From June to September, the movement will start in Jakarta, Yogyakarta and Surabaya, then move onto other cities such as Bandung and Malang. The initiative will consist of workshops, hackathons, boot camps and incubation programs but still perceived as an ambitious target,

Consider that from the 1,000 startups, only a fraction will survive (the rule of thumb often cited is that 90 percent of startups eventually fail).

The goal is to have 200 startups across 10 cities emerge from the funnel each year, which would amount to 1,000 startups by the end of 2020. Each startup would need to reach a valuation of $100 million to survive in the long term. This is extremely ambitious, as Indonesia has only produced a handful of companies that might have reached unicorn status, such as C2C marketplace Tokopedia.

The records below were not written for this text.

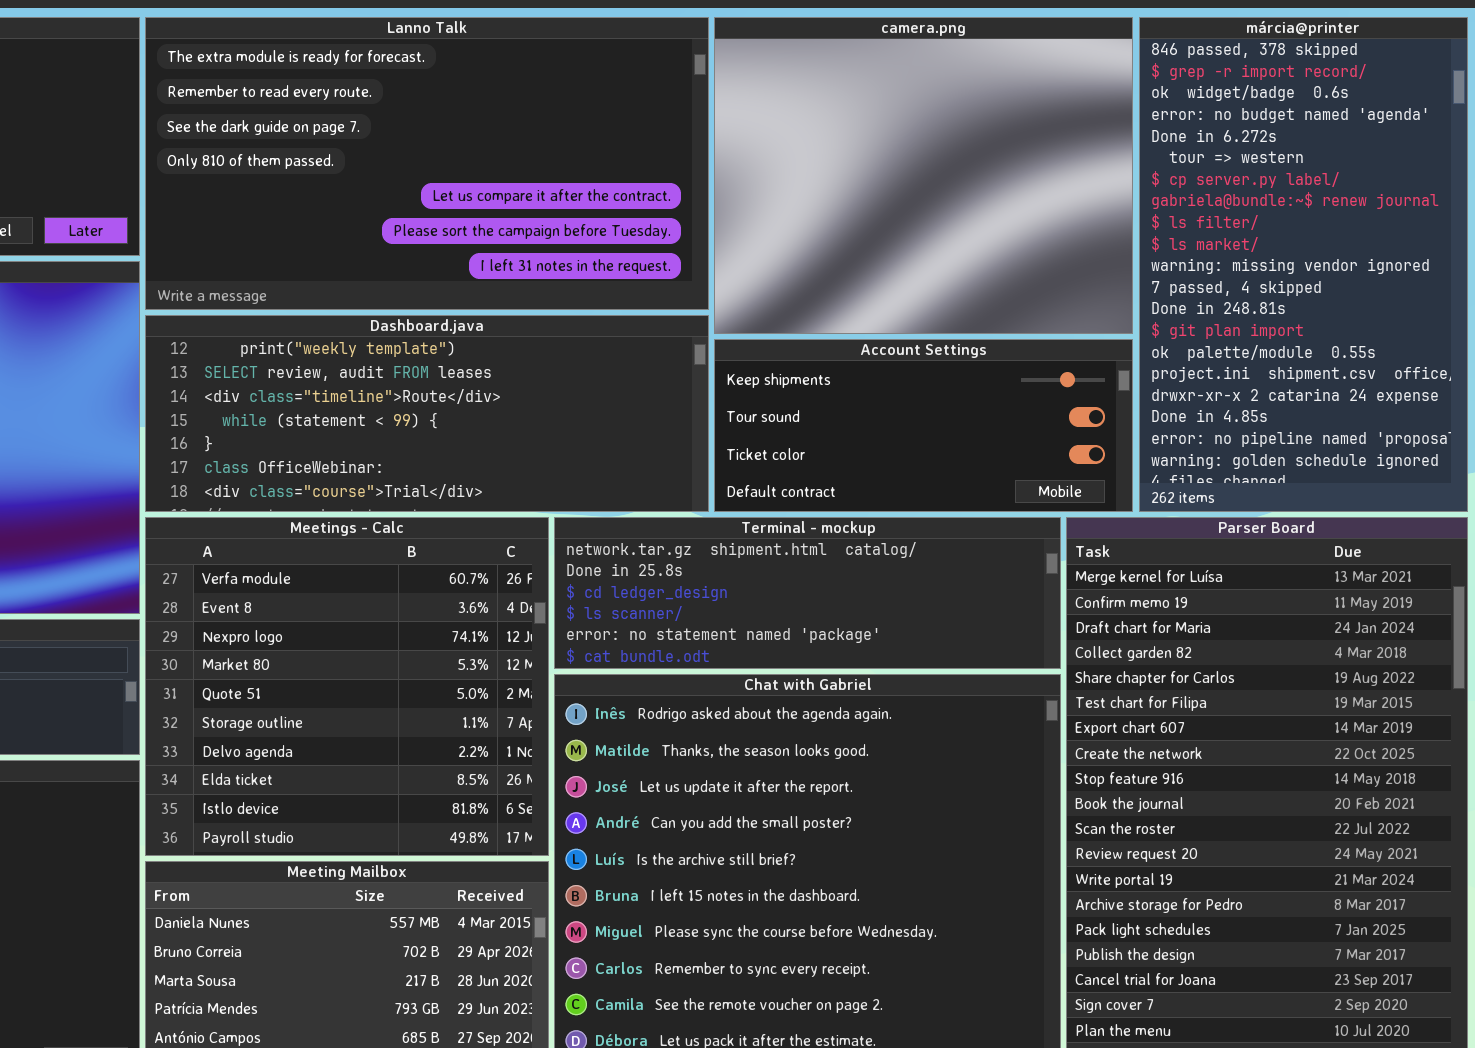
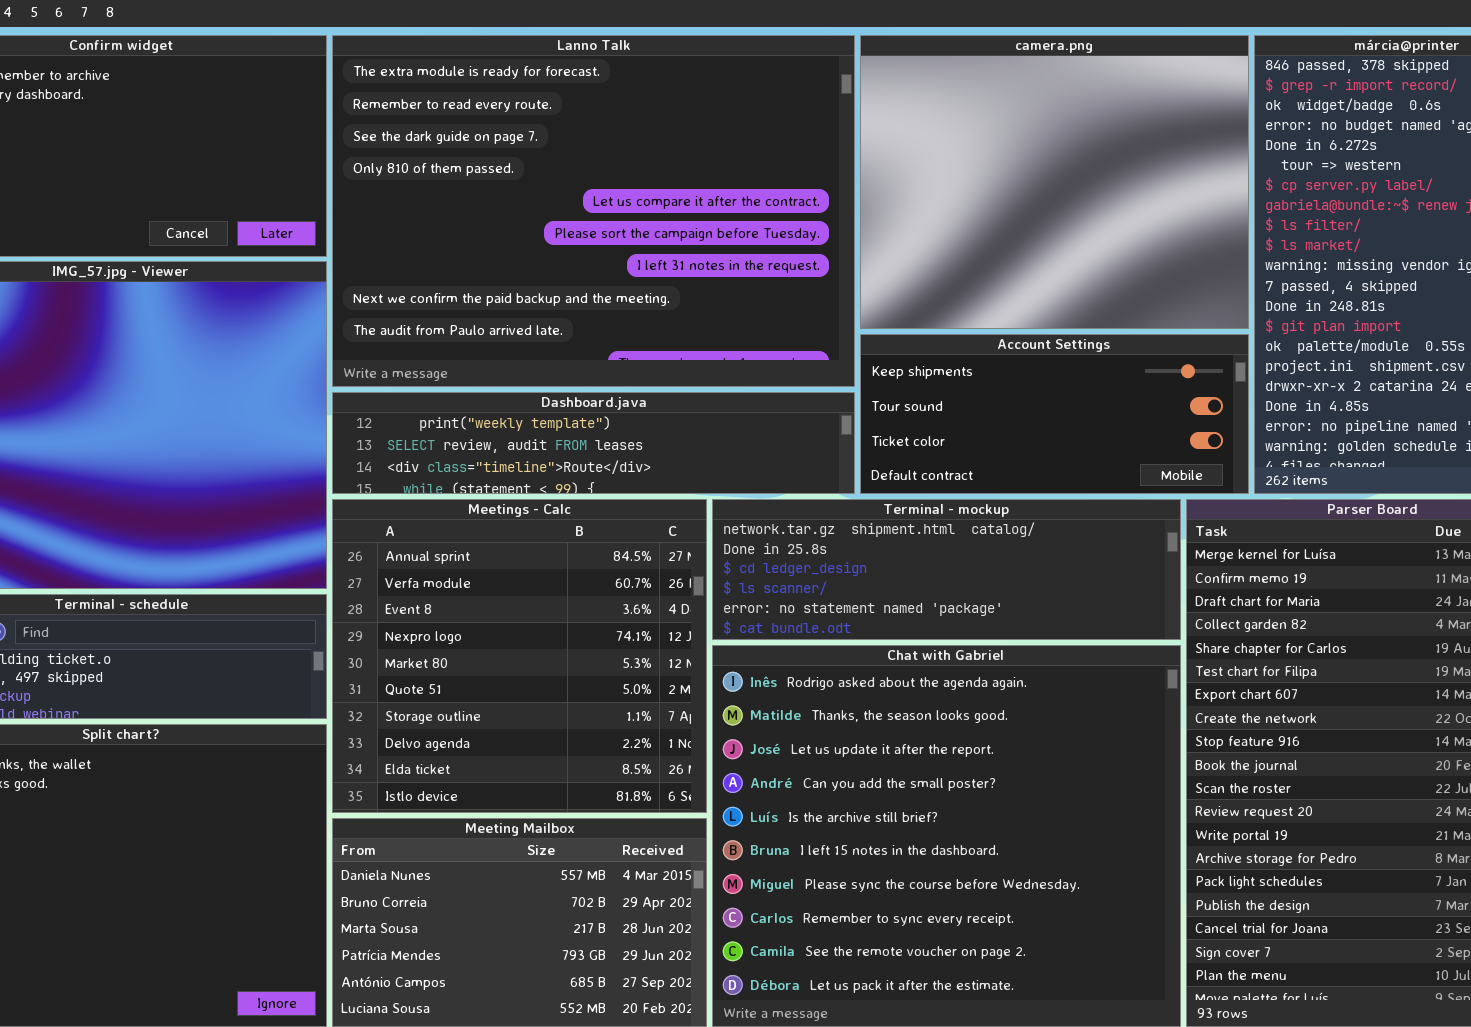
Lanno Talk: [145,17,709,310] -> [332,35,855,387], resized
Dashboard.java: [145,315,709,512] -> [332,392,855,494], resized
Meetings - Calc: [145,517,549,856] -> [332,499,707,813], scrolled up 1 row

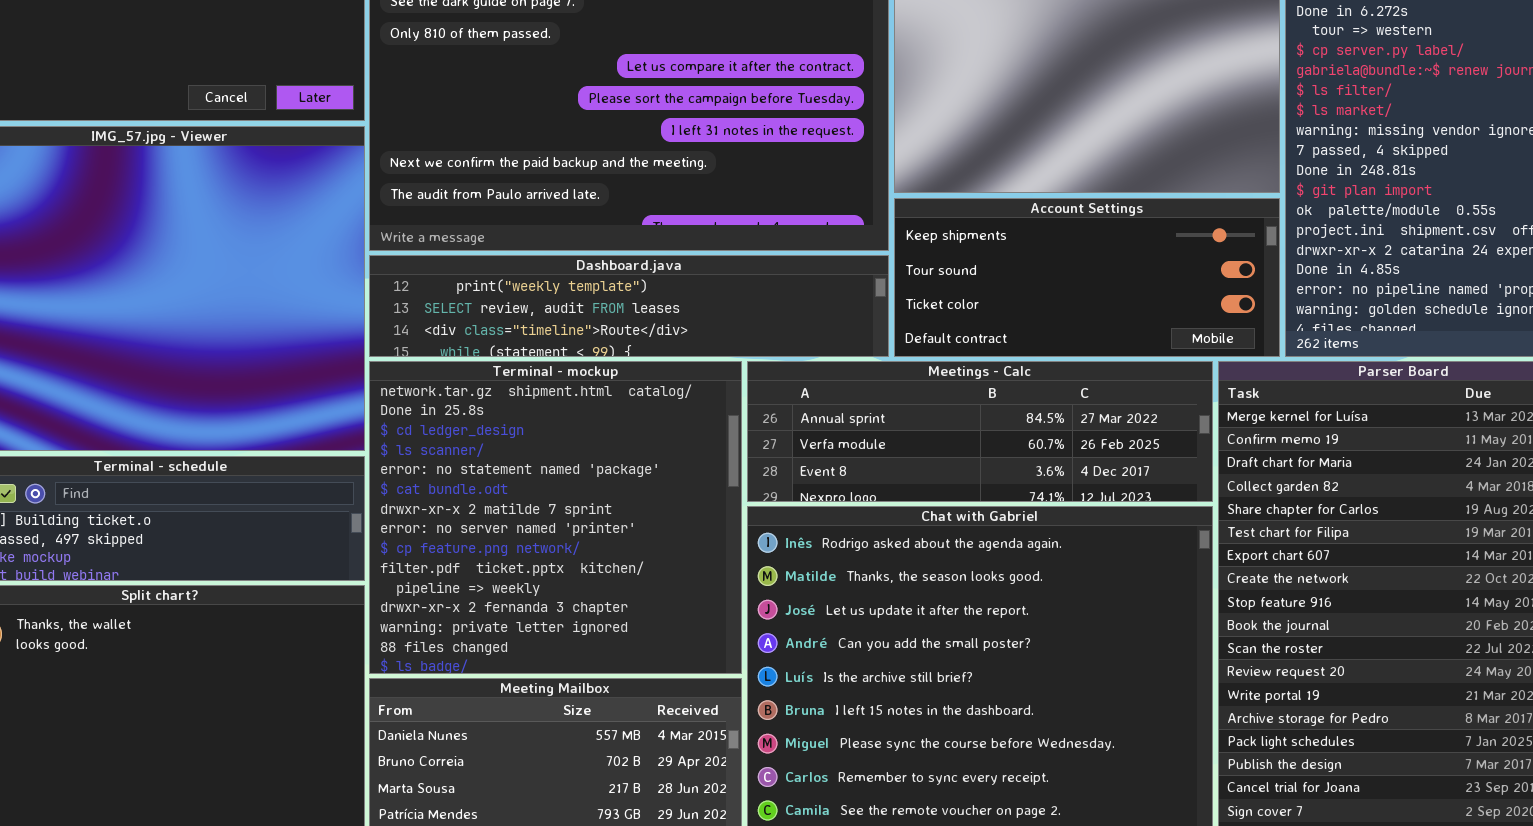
Meetings - Calc: [332,499,707,813] -> [747,361,1213,502], moved, resized
Terminal - mockup: [712,499,1181,640] -> [369,361,742,674], moved, resized

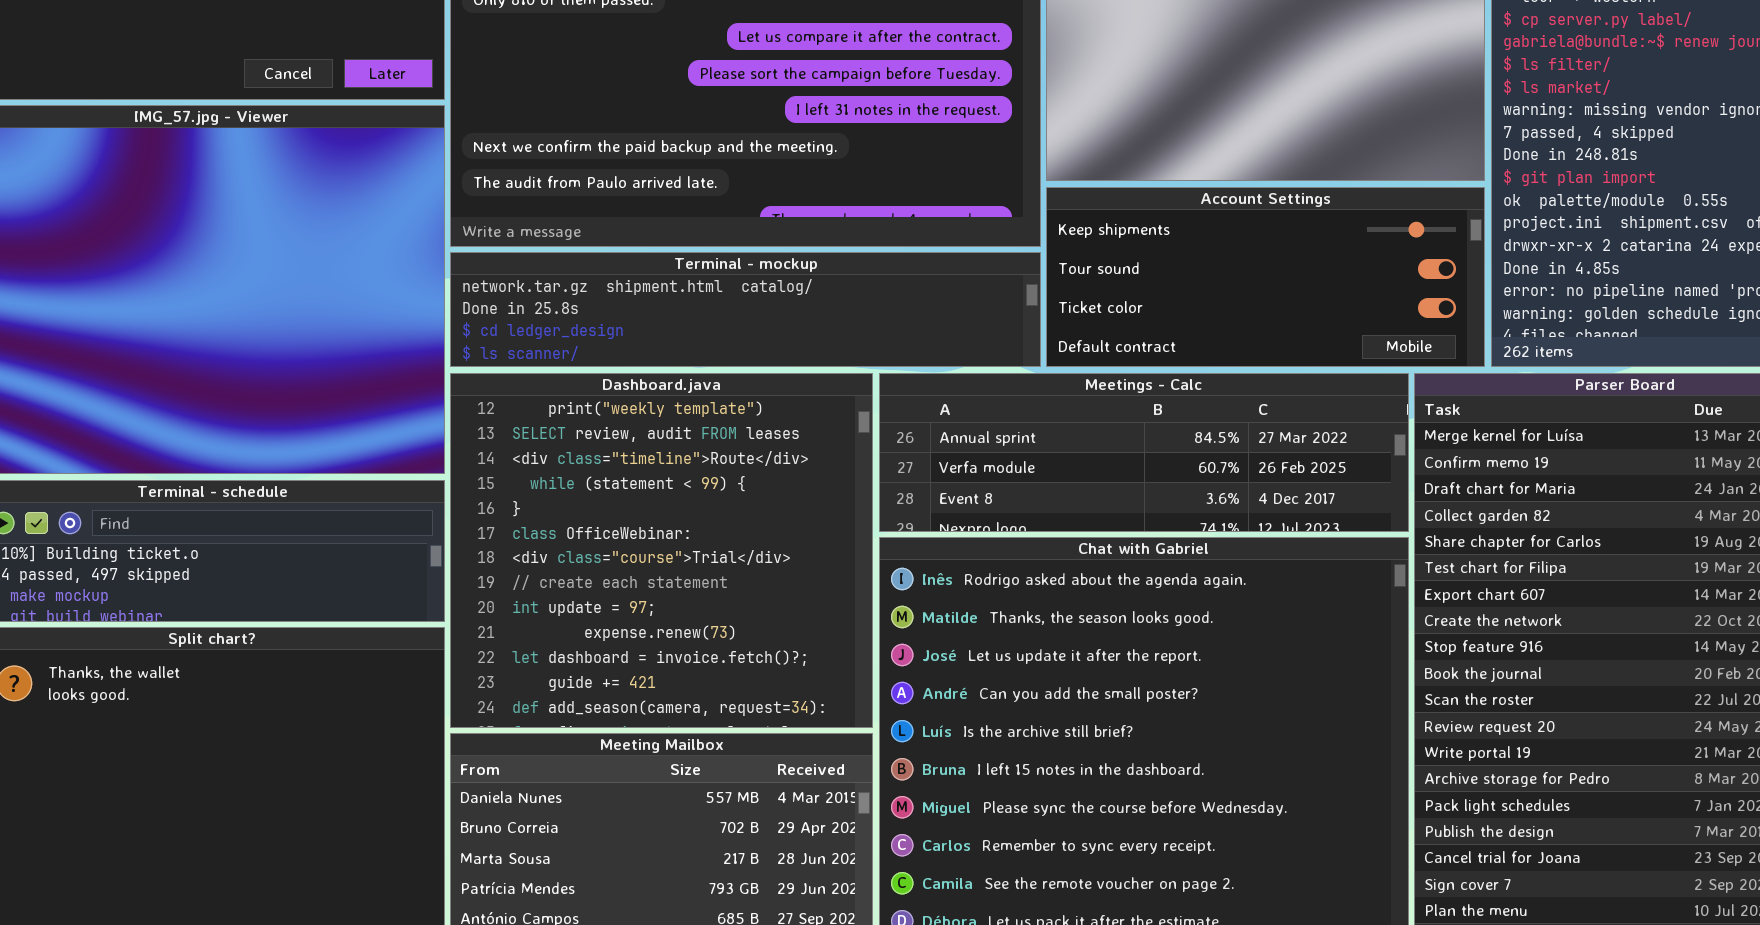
Dashboard.java: [369,255,889,357] -> [450,373,873,728], moved, resized
Terminal - mockup: [369,361,742,674] -> [450,252,1041,367], moved, resized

The government is endorsing this program, but it is not providing monetary support.

By 2017, the movement will focus on Denpasar, Medan and a few others. Indonesia’s Ministry of Communication and Information Technology will be collaborating with tech ecosystem builder, Kibar. This means that Kibar will have gather all the support from event organizers and startup mentors, including investors to sustain this initiative.

Initiative but no endorsement, what now?

Regardless, it is still vital for the ecommerce ecosystem to have a government-backed initiative. Small businesses and tech initiatives benefit from exposure and training sessions supplied through workshops and incubators but without seed funding or cash flow, initiatives will remain just that. Budget allocations should be given to get the startups off the ground.